**Jouw opdracht**. Tot welke datum kon iedereen volgens de gegeven tekst reageren op het eerste rapport van de commissie?

**Gegeven tekst**.
━━━━━━━━━━━━━━━━━━━━━━━━━━━━━━

Lees verder
Oud en zelfstandig in 2030. Een reisadvies (2020). Den Haag: Commissie Toekomst zorg thuiswonende ouderen.

Boekbespreking omslag

Te downloaden via: https://www.rijksoverheid.nl/documenten/rapporten/2020/01/15/oud-en-zelfstandig-in-2030-een-reisadvies

 

De regering wil een heldere vooruitblik op de zorg voor thuiswonende ouderen. Een commissie is aan het werk gezet, onder leiding van voormalig minister Wouter Bos. Begin dit jaar verscheen een eerste rapport onder de titel “Oud en zelfstandig in 2030; een reisadvies”. Gekozen is voor een aanpak waarbij iedereen tot 1 april 2020 kon reageren (gepubliceerde reacties gingen vooral over ‘wonen’, zoals meer geschikte woningen, of woonservicegebieden). In het verlengde van de reacties komt de commissie later dit jaar met een eindrapport. Wat was de opdracht van de regering? Kort gezegd: advies uitbrengen over wat nodig is om de zorg voor thuiswonende ouderen ook in de toekomst op peil te houden in het licht van maatschappelijke ontwikkelingen; bovendien gelet op betaalbaarheid van de zorg. In het voorliggende rapport heeft de commissie die opdracht langs drie wegen uitgewerkt.

━━━━━━━━━━━━━━━━━━━━━━━━━━━━━━

**Vastgelegde gegevens**.

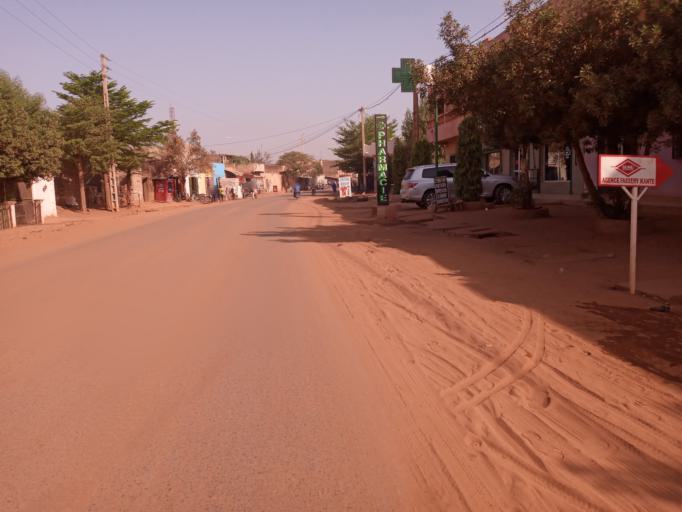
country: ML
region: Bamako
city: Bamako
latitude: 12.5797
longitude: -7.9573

━━━━━━━━━━━━━━━━━━━━━━━━━━━━━━

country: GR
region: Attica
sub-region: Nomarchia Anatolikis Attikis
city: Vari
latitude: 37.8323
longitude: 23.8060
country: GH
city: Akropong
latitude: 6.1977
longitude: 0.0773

━━━━━━━━━━━━━━━━━━━━━━━━━━━━━━

**Oplossing**. Tot 1 april 2020.